Jovem morta em salto deveria estar presa a duas cordas, mas estava sem nenhuma, diz polícia
Segundo a investigação, Maria Eduarda usava uma espécie de cinta presa ao corpo
A jovem Maria Eduarda Rodrigues de Freitas, de 21 anos, que morreu após um salto de rope jump em Limeira, no interior de São Paulo, deveria estar presa a duas cordas de segurança no momento da atividade, mas foi lançada da ponte sem nenhuma delas, segundo a Polícia Civil.
A informação foi confirmada pela delegada Andrea Levy, responsável pela investigação. De acordo com ela, os três funcionários da empresa responsáveis pela operação e que continuam presos afirmaram, em depoimento, que não se lembram de quem deveria instalar ou fiscalizar os equipamentos de segurança.
"Pelo interrogatório dos três investigados que permaneceram presos, eram duas cordas. Nenhuma delas estava colocada. Eles não se recordam se deixaram de colocá-las, quem deixou de colocar ou quem deixou de fiscalizar, mas as cordas não estavam instaladas", afirmou a delegada à EPTV, afiliada da TV Globo.
Segundo a investigação, Maria Eduarda usava uma espécie de cinta presa ao corpo, com um gancho onde as cordas deveriam ter sido fixadas.
"Havia os equipamentos, uma espécie de cinta fixada na região das coxas e do tórax, com o gancho onde a corda deveria estar acoplada.
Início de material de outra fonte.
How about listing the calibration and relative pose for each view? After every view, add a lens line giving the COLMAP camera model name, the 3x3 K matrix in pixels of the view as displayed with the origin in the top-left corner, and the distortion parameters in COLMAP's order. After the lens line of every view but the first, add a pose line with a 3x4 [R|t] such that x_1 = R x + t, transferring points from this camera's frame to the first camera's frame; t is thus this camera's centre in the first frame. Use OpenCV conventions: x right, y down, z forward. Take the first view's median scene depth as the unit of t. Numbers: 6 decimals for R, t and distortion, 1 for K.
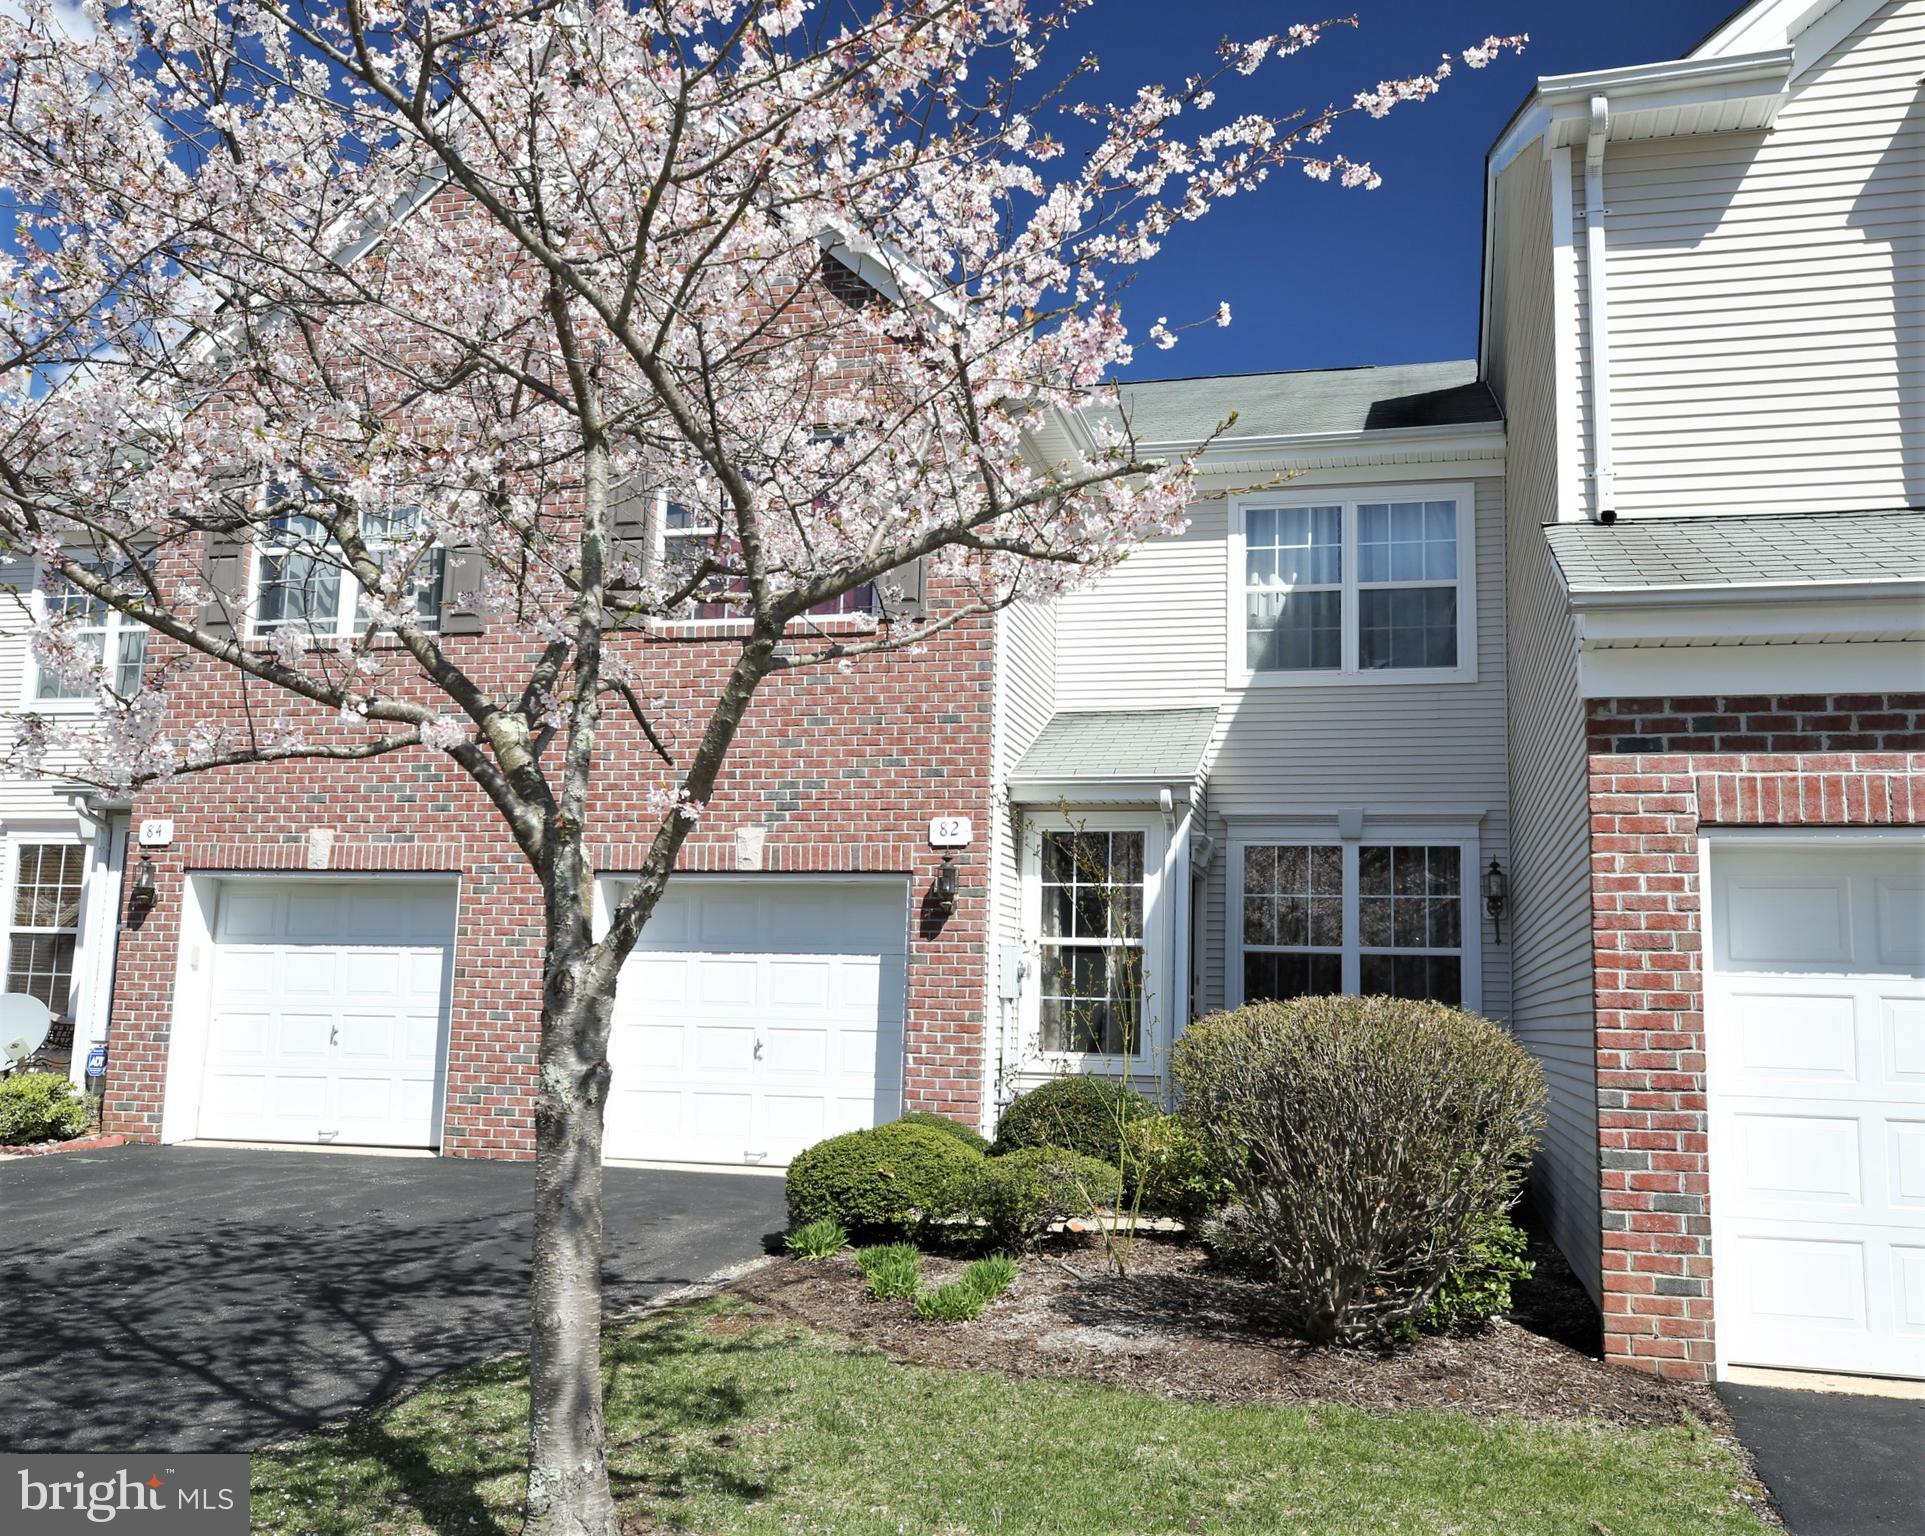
lens RADIAL K [[1690.1, 0, 959.7], [0, 1690.1, 783.4], [0, 0, 1]] dist [0.013811, -0.018149]
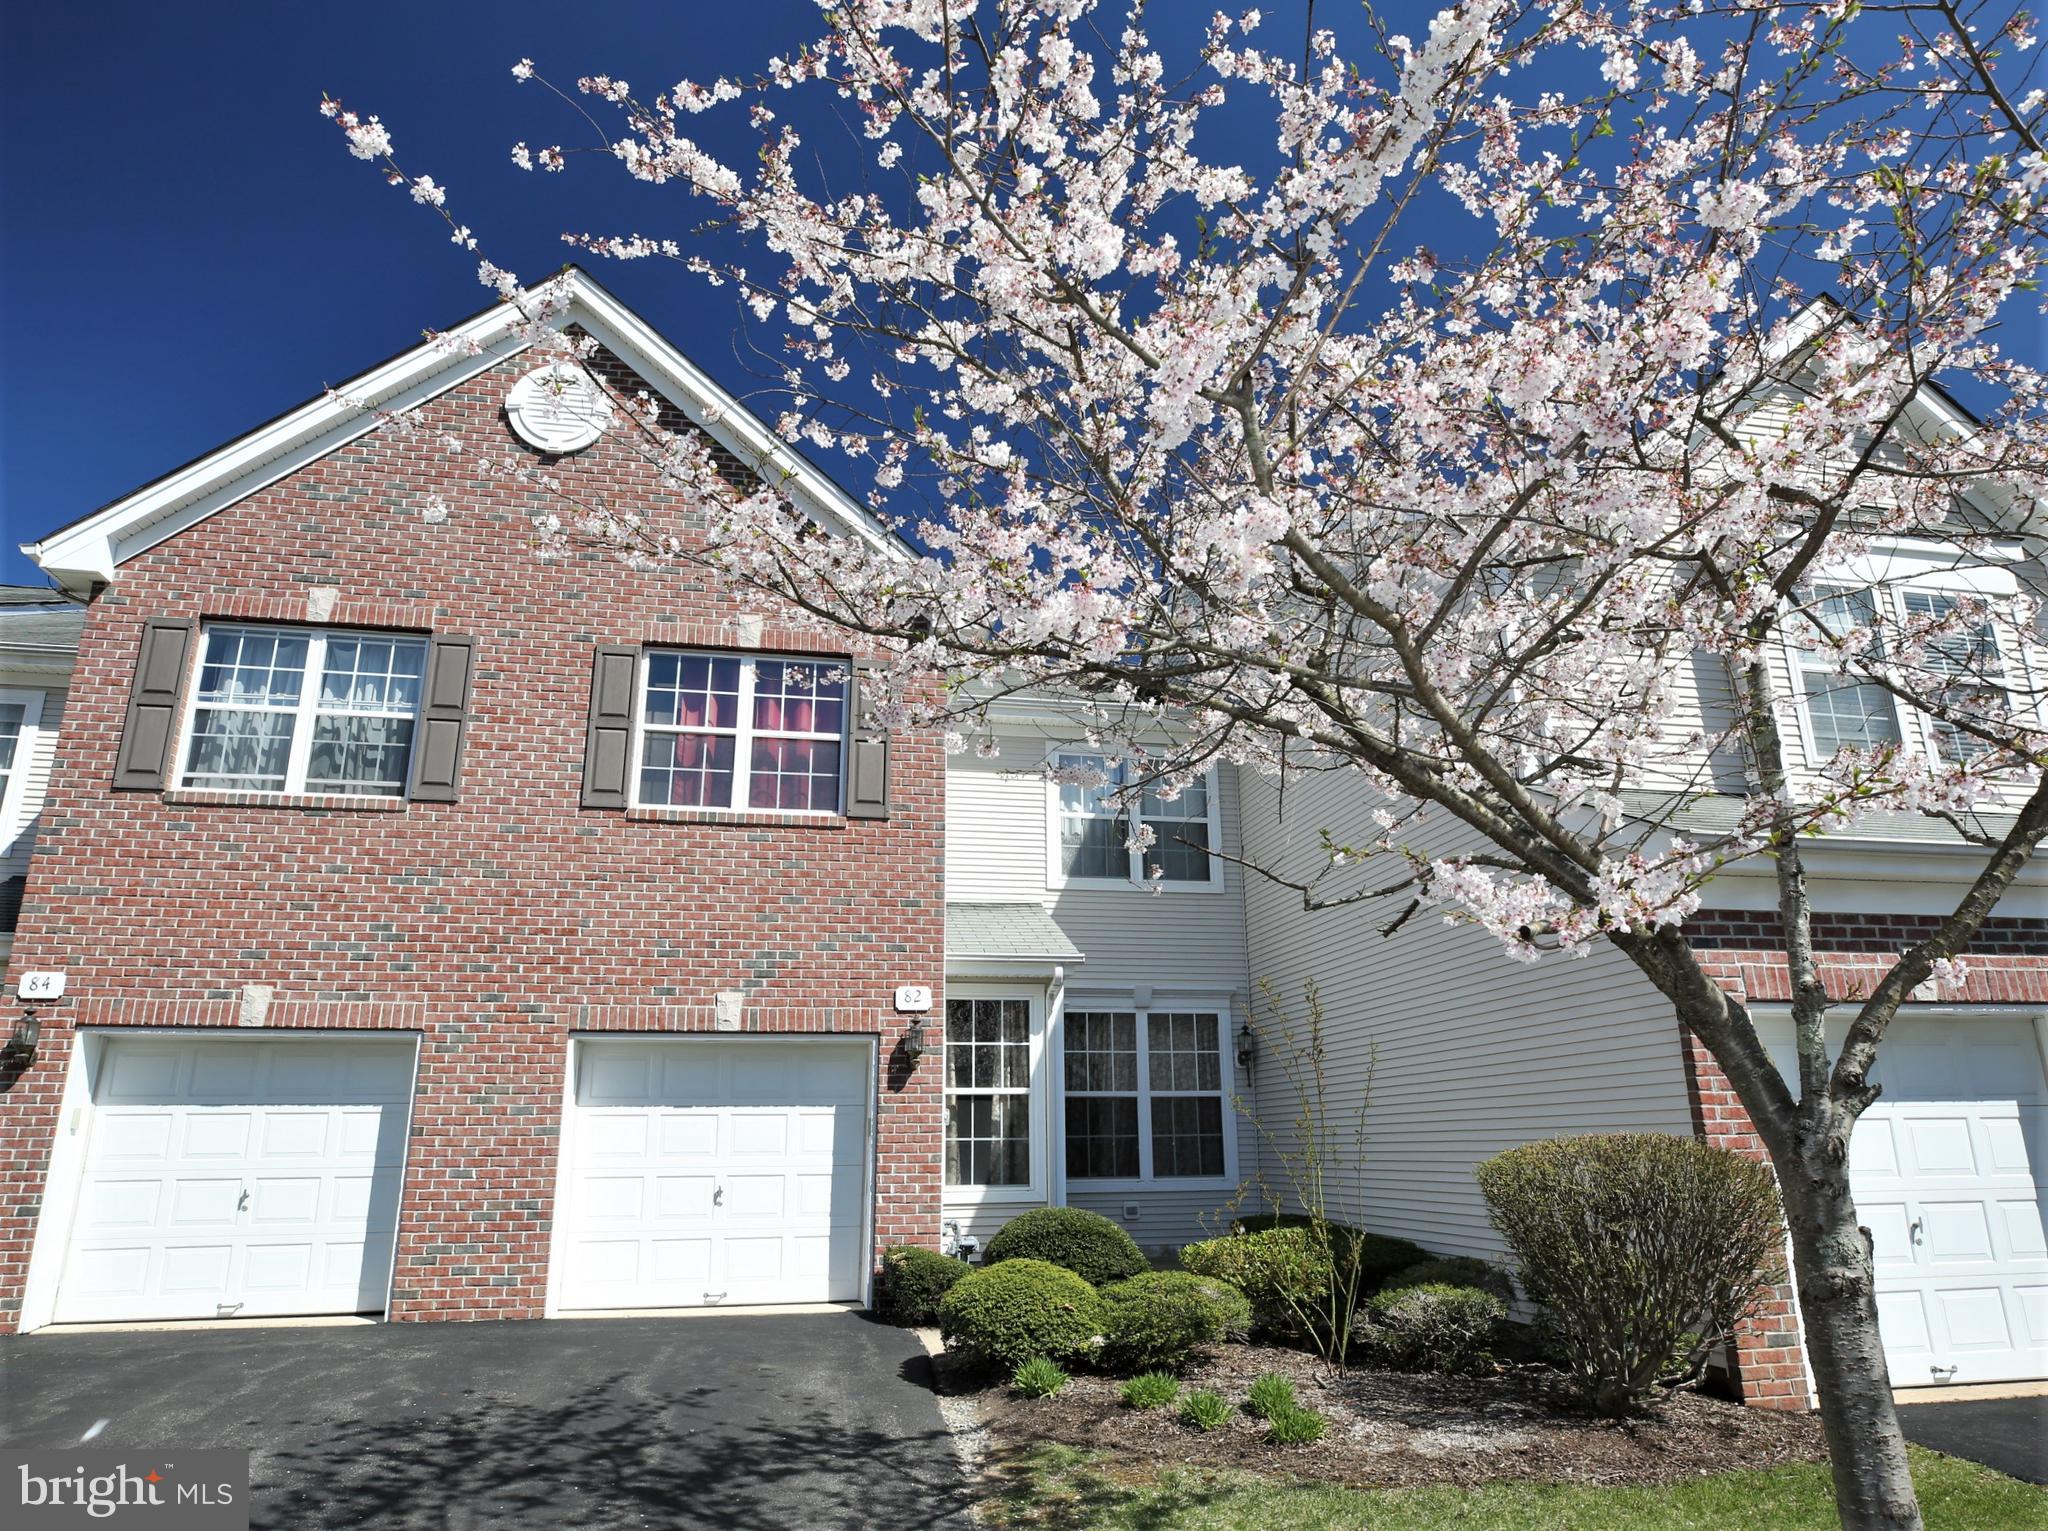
lens RADIAL K [[1270.5, 0, 1027.6], [0, 1270.5, 772.2], [0, 0, 1]] dist [-0.029114, 0.011369]
pose [[0.903887, 0.087498, 0.418727, -0.289771], [-0.024024, 0.987696, -0.154531, 0.006658], [-0.427096, 0.129619, 0.894868, 0.132628]]
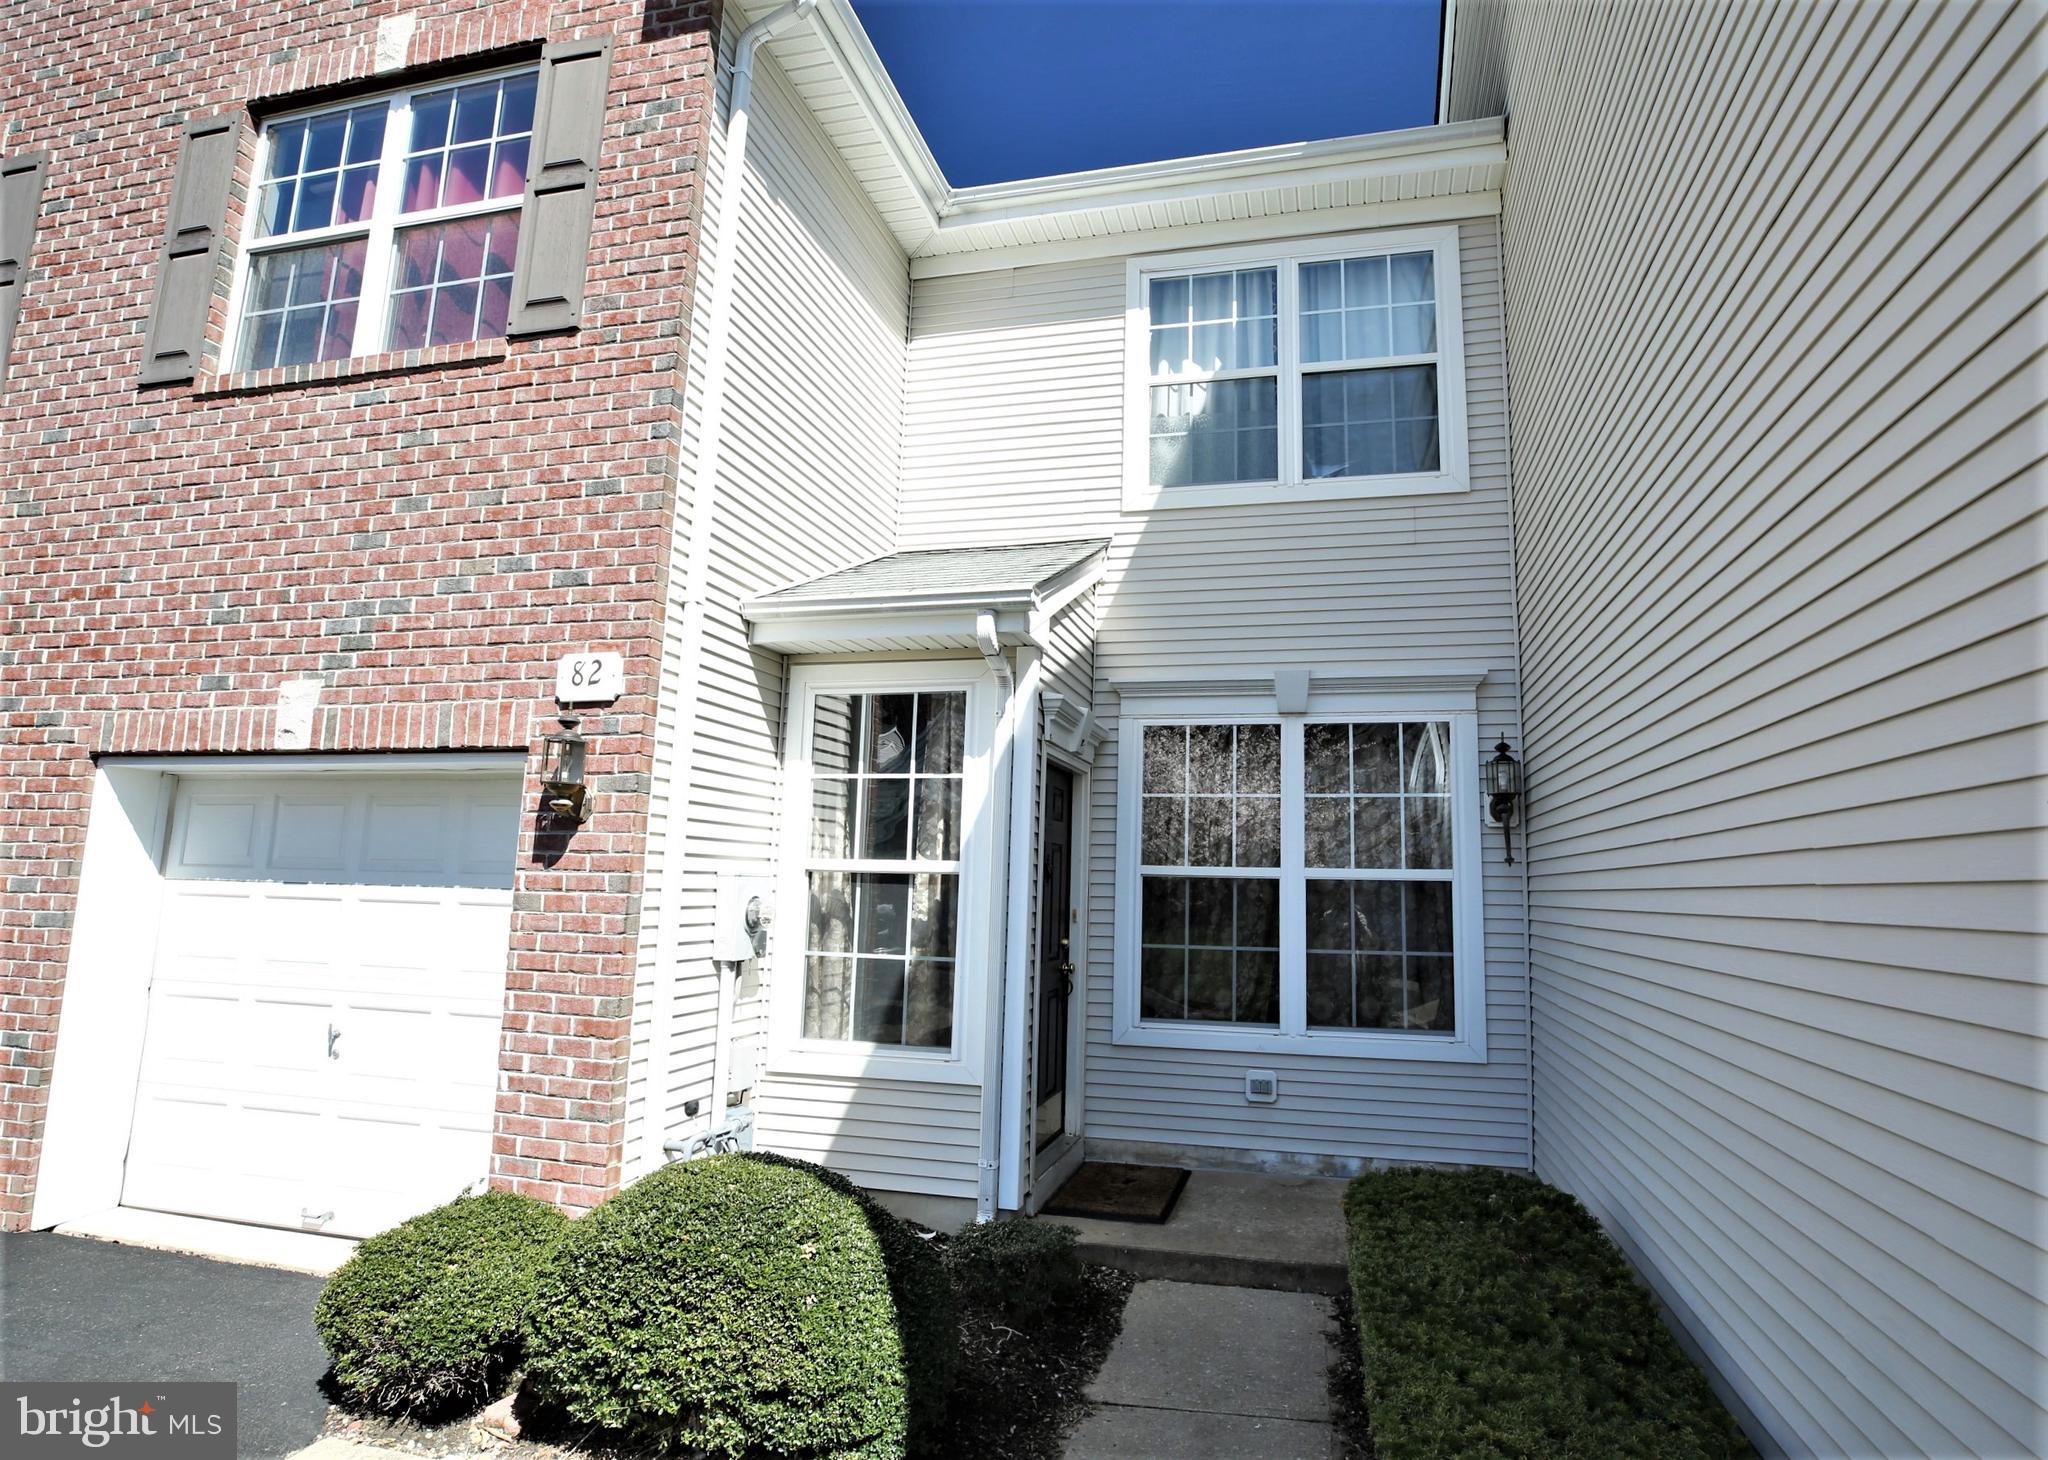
lens RADIAL K [[1079.0, 0, 1076.1], [0, 1079.0, 726.7], [0, 0, 1]] dist [-0.030120, 0.001082]
pose [[0.999833, -0.002629, 0.018077, 0.137729], [0.002906, 0.999879, -0.015273, 0.046156], [-0.018035, 0.015323, 0.999720, 0.573695]]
Seriam duas cordas: uma na região do estômago e outra um pouco mais abaixo, se não me engano. Nenhuma dessas duas cordas estava presente. O capacete, que é visível nas imagens, também não foi localizado no local", acrescentou a delegada.
Três funcionários da empresa responsável pelo salto foram presos e prestaram depoimento à Polícia Civil. Eles são apontados como os responsáveis por erguer e lançar a jovem da Ponte do Esqueleto, onde ocorreu o acidente no último sábado, 13.
Os depoimentos foram divulgados pelo programa Fantástico, da TV Globo. Um dos presos, Luís Felipe Feliciano Egoroff, afirmou que não havia uma divisão fixa de funções durante a operação. "Às vezes a gente, tipo assim, não coloca, outro confere, outro confere, outro coloca. Às vezes um faz, o outro vem, vê se tá certo. Era mais ou menos isso", disse.
Outro funcionário preso, Maicon Fernandes Cintra, também afirmou não se recordar de ter realizado a checagem dos equipamentos da jovem, embora tenha confirmado que participava do processo de conferência antes dos saltos.
Ao Fantástico, o advogado dos três investigados, Rafael Gomes dos Santos, afirmou que os instrutores estão abalados e não conseguem explicar o ocorrido. "Eles estão em estado de choque, não conseguem explicar o ocorrido, porque já estão há anos fazendo isso. Nunca teve nenhum evento semelhante", disse.
A Polícia Civil investiga o caso como homicídio com dolo eventual, quando se assume o risco de provocar a morte mesmo sem intenção direta de matar. Além dos laudos periciais, os investigadores também apuram o desaparecimento de uma câmera que estaria com Maria Eduarda no momento do salto. Segundo a delegada Andrea Levy, ainda são aguardados o laudo do local e o exame necroscópico.
"Os laudos aguardados são o laudo do local e o laudo necroscópico. O laudo do local, acredito, não revelará muito mais do que o próprio vídeo, que por si só já demonstra como os fatos ocorreram. No entanto, ele poderá estimar a altura da ponte, a forma como a vítima foi arremessada, o local onde o corpo foi encontrado e as condições em que foi localizado."